Wie eine Agentur 14 Kunden-Zielgruppen aus einer Library managt

9 Min. Lesezeit
LM

Lucia Marrone

Creative AI Strategist

Die Agentur hatte vierzehn Kunden und — bei einer ehrlichen Zählung, die niemand machen wollte — weit über hundert Zielgruppen verstreut über ihre Konten. Die meisten dieser Audiences waren Duplikate: dasselbe Lookalike in drei Meta-Konten pro Kunde neu gebaut, dieselbe Kundenliste in leicht abweichenden Formen hochgeladen, dasselbe Website-Besucher-Segment jedes Mal neu erstellt, wenn ein neuer Buyer dazustieß. Das ist eine Geschichte darüber, wie man Zielgruppen über Kundenkonten hinweg in einer Agentur verwaltet: wie ein Team, das Performance Ads für vierzehn Marken betreibt, vom Neuaufbau jedes Seeds an jeder Stelle zu einer gemeinsamen Library kam — und was sich dabei wirklich änderte.

Kurze Antwort: Eine Agentur mit vierzehn Kunden konsolidierte dutzende duplizierter, driftender Custom Audiences und Lookalikes in einen gemeinsamen Audience-Hub. Sie bauen die Seeds jedes Kunden einmal, verwenden sie über Meta, Google und TikTok wieder und prüfen Overlap vor dem Launch — sie behalten die Trennung pro Kunde und beenden das Neuaufbau-Chaos. Der Hub entfernte die operative Steuer; die Media Buyer behielten jede Strategie-Entscheidung.

Der Ausgangszustand: eine Kundenliste, die das Problem multiplizierte

Für eine Inhouse-Marke sind verstreute Zielgruppen ein Ärgernis. Für eine Agentur sind sie ein struktureller Zustand, weil die Agentur das Problem mit ihrer Kundenzahl multipliziert.
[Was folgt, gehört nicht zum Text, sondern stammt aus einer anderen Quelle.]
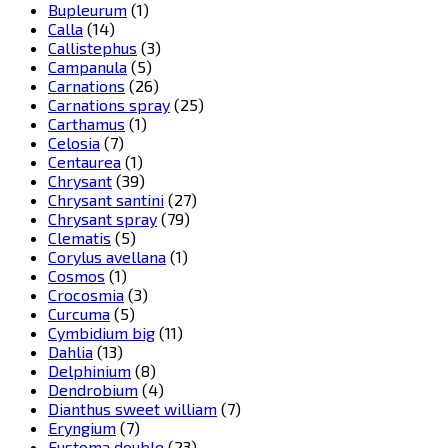
Bupleurum
(1)
Calla
(14)
Callistephus
(3)
Campanula
(5)
Carnations
(26)
Carnations spray
(25)
Carthamus
(1)
Celosia
(7)
Centaurea
(1)
Chrysant
(39)
Chrysant santini
(27)
Chrysant spray
(79)
Clematis
(5)
Corylus avellana
(1)
Cosmos
(1)
Crocosmia
(3)
Curcuma
(5)
Cymbidium big
(11)
Dahlia
(13)
Delphinium
(8)
Dendrobium
(4)
Dianthus sweet william
(7)
Eryngium
(7)
Eustoma double
(23)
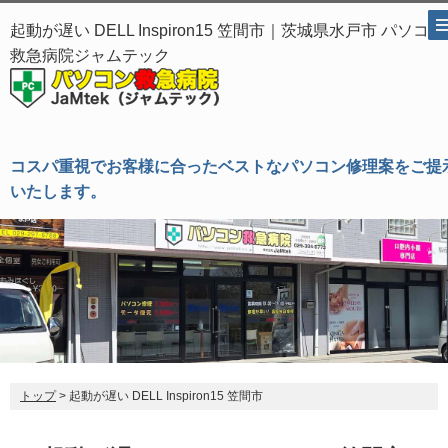
起動が遅い DELL Inspiron15 笠間市｜茨城県水戸市 パソコン
救急病院ジャムテック
コスパ重視でお客様に合ったベストなパソコン修理案をご提
いたします。
トップ
> 起動が遅い DELL Inspiron15 笠間市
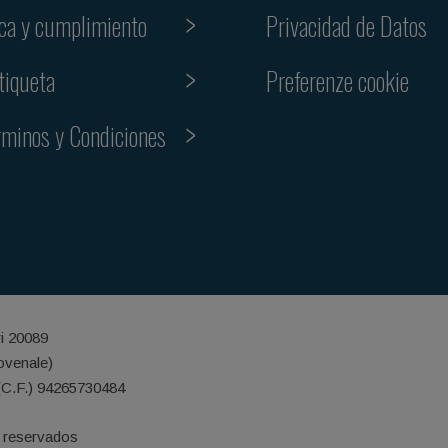
ica y cumplimiento
Privacidad de Datos
Preferenze cookie
tiqueta
rminos y Condiciones
ri 20089
iovenale)
(C.F.) 94265730484
 reservados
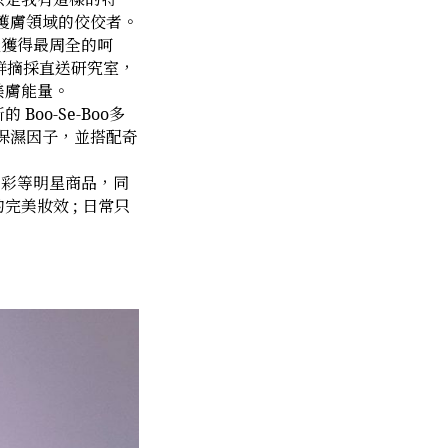
容護膚領域的佼佼者。
能獲得最周全的呵
鮮摘採直送研究室，
美膚能量。
o-Se-Boo多
盈保濕因子，並搭配奇
、唇彩等明星商品，同
美妝效 ; 日常只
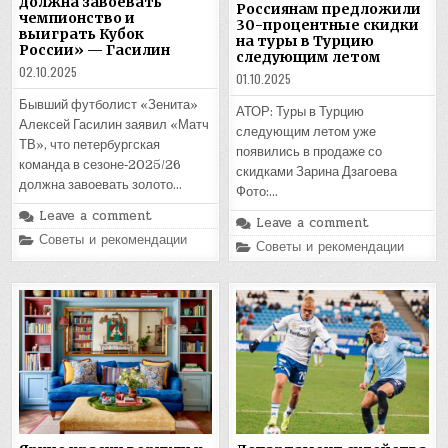
должна завоевать
Россиянам предложили
чемпионство и
30-процентные скидки
выиграть Кубок
на туры в Турцию
России» — Гасилин
следующим летом
02.10.2025
01.10.2025
Бывший футболист «Зенита»
АТОР: Туры в Турцию
Алексей Гасилин заявил «Матч
следующим летом уже
ТВ», что петербургская
появились в продаже со
команда в сезоне‑2025/26
скидками Зарина Дзагоева
должна завоевать золото…
Фото:…
Leave a comment
Leave a comment
Posted
Советы и рекомендации
Posted
Советы и рекомендации
in
in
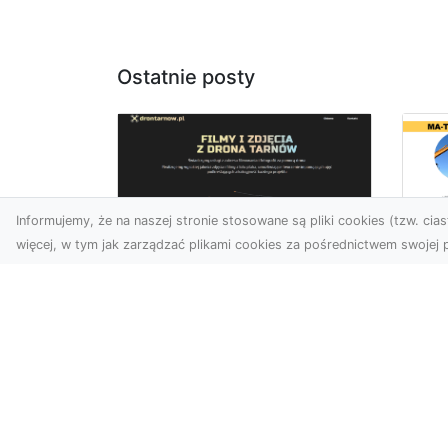
Ostatnie posty
Informujemy, że na naszej stronie stosowane są pliki cookies (tzw. ciast
więcej, w tym jak zarządzać plikami cookies za pośrednictwem swojej p
Ro
Usługi dronem
Wy
Tarnów – innowacyjna
Bu
perspektywa dla
Sk
Twojego biznesu
MA
w 
Współczesny świat wymaga
Wy
nowoczesnych rozwiązań,
które pozwolą na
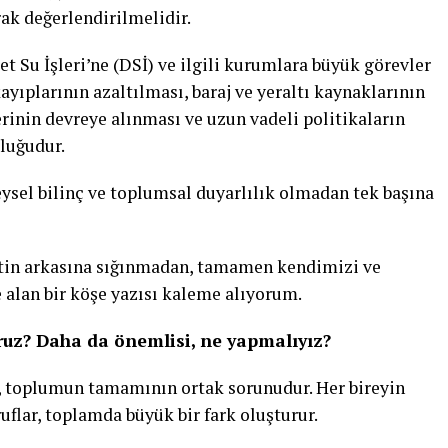
ak değerlendirilmelidir.
et Su İşleri’ne (DSİ) ve ilgili kurumlara büyük görevler
ayıplarının azaltılması, baraj ve yeraltı kaynaklarının
rinin devreye alınması ve uzun vadeli politikaların
luğudur.
eysel bilinç ve toplumsal duyarlılık olmadan tek başına
tin arkasına sığınmadan, tamamen kendimizi ve
alan bir köşe yazısı kaleme alıyorum.
oruz? Daha da önemlisi, ne yapmalıyız?
l, toplumun tamamının ortak sorunudur. Her bireyin
flar, toplamda büyük bir fark oluşturur.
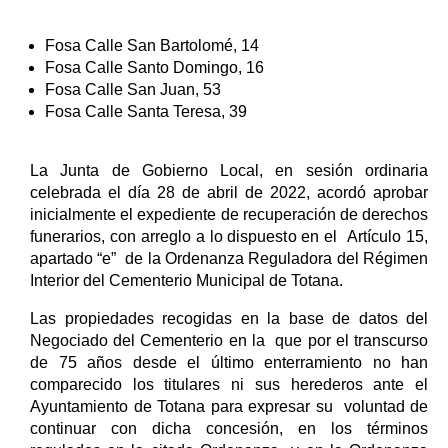
Fosa Calle San Bartolomé, 14
Fosa Calle Santo Domingo, 16
Fosa Calle San Juan, 53
Fosa Calle Santa Teresa, 39
La Junta de Gobierno Local, en sesión ordinaria
celebrada el día 28 de abril de 2022, acordó aprobar
inicialmente el expediente de recuperación de derechos
funerarios, con arreglo a lo dispuesto en el Artículo 15,
apartado “e” de la Ordenanza Reguladora del Régimen
Interior del Cementerio Municipal de Totana.
Las propiedades recogidas en la base de datos del
Negociado del Cementerio en la que por el transcurso
de 75 años desde el último enterramiento no han
comparecido los titulares ni sus herederos ante el
Ayuntamiento de Totana para expresar su voluntad de
continuar con dicha concesión, en los términos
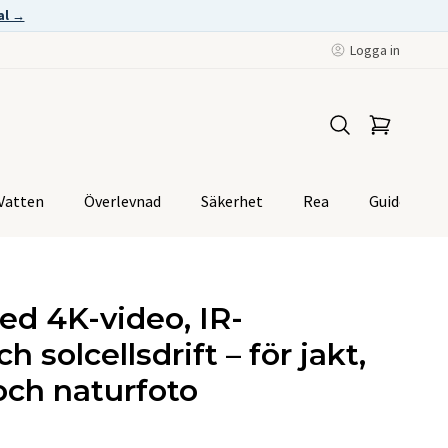
al →
Logga in
Vatten
Överlevnad
Säkerhet
Rea
Guider
ed 4K-video, IR-
 solcellsdrift – för jakt,
och naturfoto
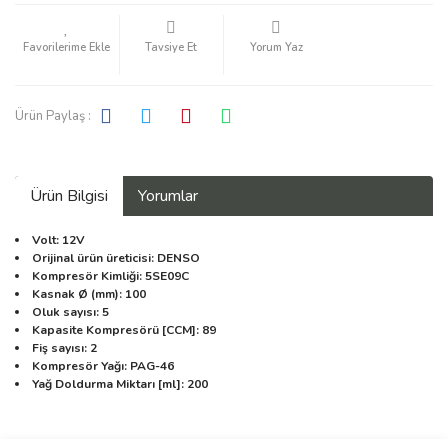
Tavsiye Et
Yorum Yaz
Ürün Paylaş :
Ürün Bilgisi
Yorumlar
Volt: 12V
Orijinal ürün üreticisi: DENSO
Kompresör Kimliği: 5SE09C
Kasnak Ø (mm): 100
Oluk sayısı: 5
Kapasite Kompresörü [CCM]: 89
Fiş sayısı: 2
Kompresör Yağı: PAG-46
Yağ Doldurma Miktarı [ml]: 200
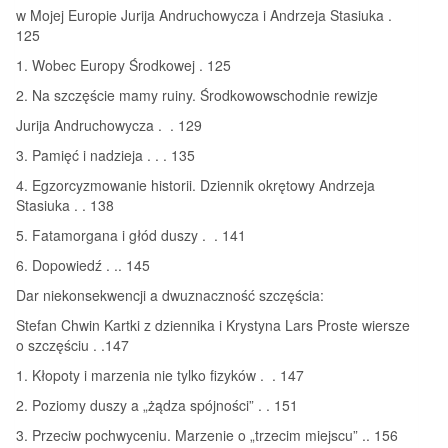
w Mojej Europie Jurija Andruchowycza i Andrzeja Stasiuka .
125
1. Wobec Europy Środkowej . 125
2. Na szczęście mamy ruiny. Środkowowschodnie rewizje
Jurija Andruchowycza . . 129
3. Pamięć i nadzieja . . . 135
4. Egzorcyzmowanie historii. Dziennik okrętowy Andrzeja
Stasiuka . . 138
5. Fatamorgana i głód duszy . . 141
6. Dopowiedź . .. 145
Dar niekonsekwencji a dwuznaczność szczęścia:
Stefan Chwin Kartki z dziennika i Krystyna Lars Proste wiersze
o szczęściu . .147
1. Kłopoty i marzenia nie tylko fizyków . . 147
2. Poziomy duszy a „żądza spójności” . . 151
3. Przeciw pochwyceniu. Marzenie o „trzecim miejscu” .. 156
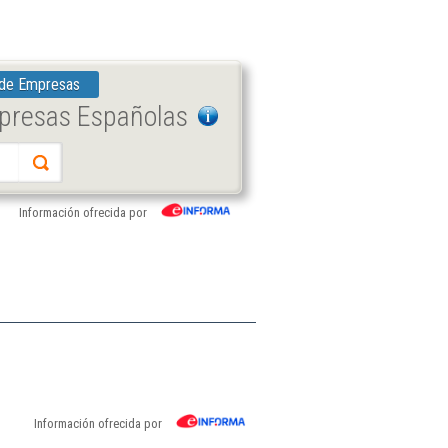
 de Empresas
mpresas Españolas
Información ofrecida por
Información ofrecida por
Dieses Team betrieb die meisten Kunden auf zwei oder drei Meta-Konten, plus — bei den größeren Marken — Google und TikTok. Die Hero-Audiences jedes Kunden — hochwertige Kundenlisten, 90-Tage-Käufer-Lookalikes, Produktseiten-Retargeting — mussten in jedem einzelnen Konto dieses Kunden existieren. Also bauten die Buyer sie neu, Kunde für Kunde, Konto für Konto. Vierzehn Kunden, zwei bis drei Konten pro Kunde, mehrere Plattformen bei den größeren: Der Neuaufbau war nicht gelegentlich, er war der Job.

Eine Agentur hat kein Audience-Problem in der Größe einer einzelnen Marke — sie hat dieses Problem multipliziert mit ihrer Kundenliste. Jeder neue Kunde fügt einen weiteren vollständigen Satz von Seeds hinzu, der über die Konten und Plattformen dieses Kunden gebaut und synchron gehalten werden muss. Die Neuaufbau-Steuer und die Drift skalieren beide mit der Anzahl der Logos an der Wand — und das ist genau die falsche Richtung für ein Geschäft, das durch das Hinzufügen von Logos wächst.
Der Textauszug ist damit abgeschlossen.